Previous WWF research showed that 53 heavy public works in Spain affect the endangered cat. Dams are a particular threat, as they flood valley bottoms which tend to contain the best Iberian lynx habitat.
EU's Natura 2000 Programme is essential to secure and increase lynx habitat, as it offers the strongest level of protection in Europe. But, according to WWF, the areas proposed by Spain for Natura 2000 designation do not cover all critical lynx territory.
Inclusion of the biological corridor that would connect the remaining breeding population in Doņana National Park with the one in Sierra Morena is of utmost importance, WWF says.

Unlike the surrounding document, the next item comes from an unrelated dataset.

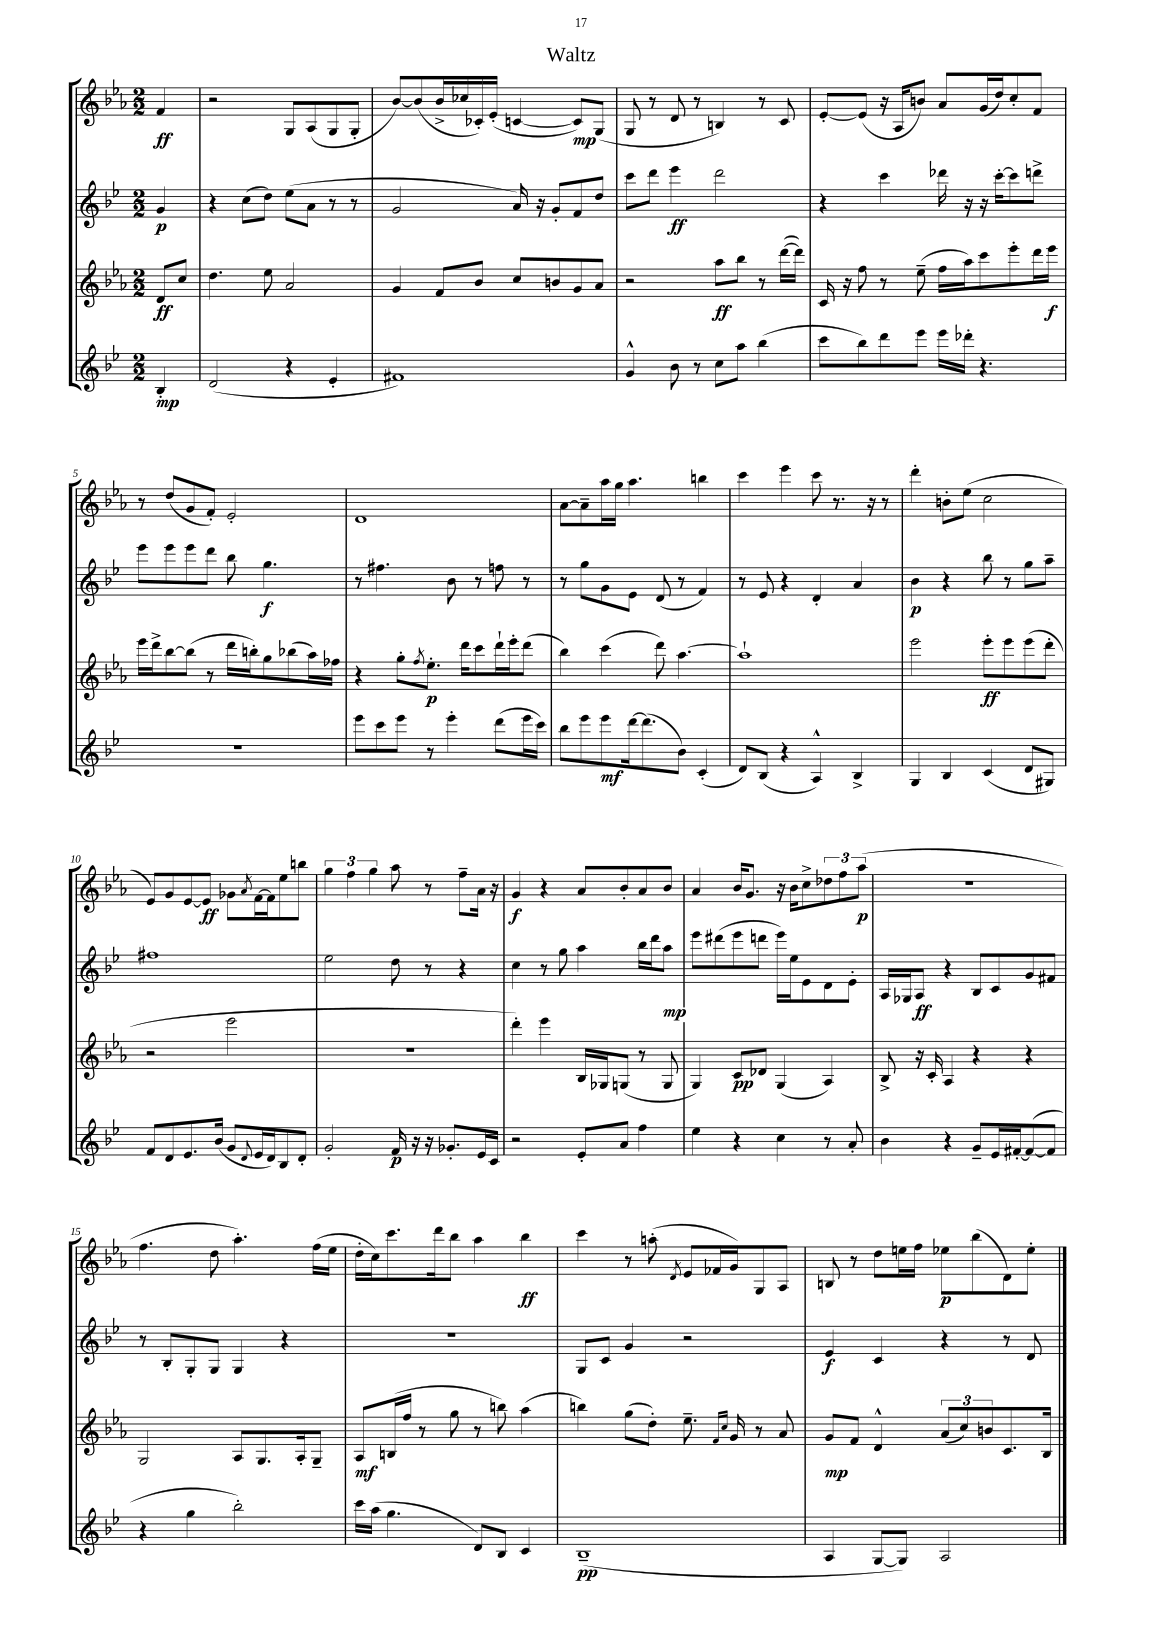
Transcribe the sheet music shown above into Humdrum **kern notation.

"We know that these last two populations are absolutely critical for the very survival of the species. All key areas for the Iberian lynx must be included in the Natura 2000 proposal for the Mediterranean region and the Villamanrique-El Rocio road must be closed," Dr. Susan Lieberman, director of the Global Species Programme, said from WWF headquarters in Gland, Switzerland.
"The EU cannot pay lip service to environmental goals, and then proceed to undermine them," Lieberman said. "It must take species conservation seriously."
Dr. Caroline Lucas, South-East England's Member of the European Parliament (MEP), said last April, "This crisis has been precipitated in part by the EU itself, whose economical and regional development policies are in flat contradiction of its conservational policies."
As vice-president of the European Parliament's Animal Welfare and Conservation Inter-group, Lucas commissioned a report last April, "The Iberian Lynx Emergency," that warned of imminent lynx extinction.
Introduced to the European Parliament on April 26, 2004, that report said there is little time left to save the species because it is so close to extinction, and that current conservation efforts are still poorly developed. In particular, there is still no successful captive breeding programme and development and hunting pressures are not being adequately controlled to protect the lynx and its habitat.
Lucas said, "Failure to act immediately and save the lynx would be a terrible embarrassment for the EU and a dark day for nature conservation."
"The EU has a particular responsibility and ability to conserve and recover the Iberian lynx," said Lucas. "However, at present it is not doing so because of inadequate support for lynx conservation, and inappropriate support for damaging infrastructure developments and land-use changes in key areas. There needs to be radical changes in the funding and control of water, transport, agriculture and forestry projects to save both the lynx and the EU's reputation."